In PHP, is there a known safe/reliable way to

1. Detect, generically, a hebrew character that's in a string of plain english characters.
2. Replace that character with something

I know I could, for a set of specific characters, use mb_ereg_replace to replace specific characters. However, I'm interested in being able to scan a string that might contain any hebrew character, and then replace it with things.

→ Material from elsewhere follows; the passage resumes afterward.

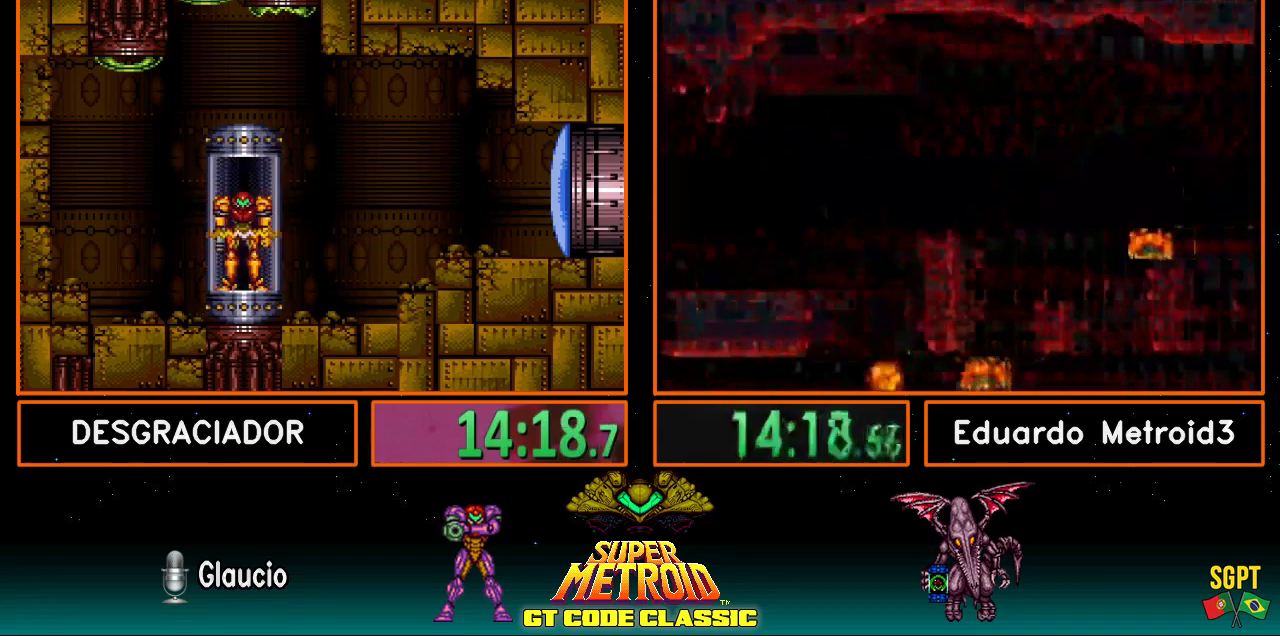
{"buttons": ["B", "DPAD_RIGHT"], "events": []}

That is, I might have two strings like this

<?php
$string1 = "Look at this hebrew character: חַ. Isn't it great?";$string2 = "Look at this other hebrew character: יַָ. It is also great?";


I want a single function that would give me the following strings

Look at this hebrew character: \texthebrew{ח}. Isn't it great?
Look at this other hebrew character: \texthebrew{י}. It is also great?


In theory I know I could scan the string for characters in the hebrew UTF-8 range and detect those, but how character encoding on strings works in PHP has always been a little hazy for me, and I'd rather use a proven/known solution if such a thing exists.

The mb_ereg_replace_callback function is useful in your case. The regular expression dialect has support for named properties, the Hebrew property specifically. That is Hewbrew Unicode block (IntlChar::BLOCK_CODE_HEBREW).

All you need to do is to mask the Hebrew segments:

mbregex_encoding('utf-8');
var_dump(mb_ereg_replace_callback('\p{Hebrew}+', function($matches) { return vsprintf('\texthebrew{%s}',$matches);
}, \$subject));


Output:

string(65) "Look at this hebrew character: \texthebrew{חַ}. Isn't it great?"


As the output shows, the four bytes with the two code-points are properly wrapped in one segment.

I don't know of any other way to do that in PHP with that little code.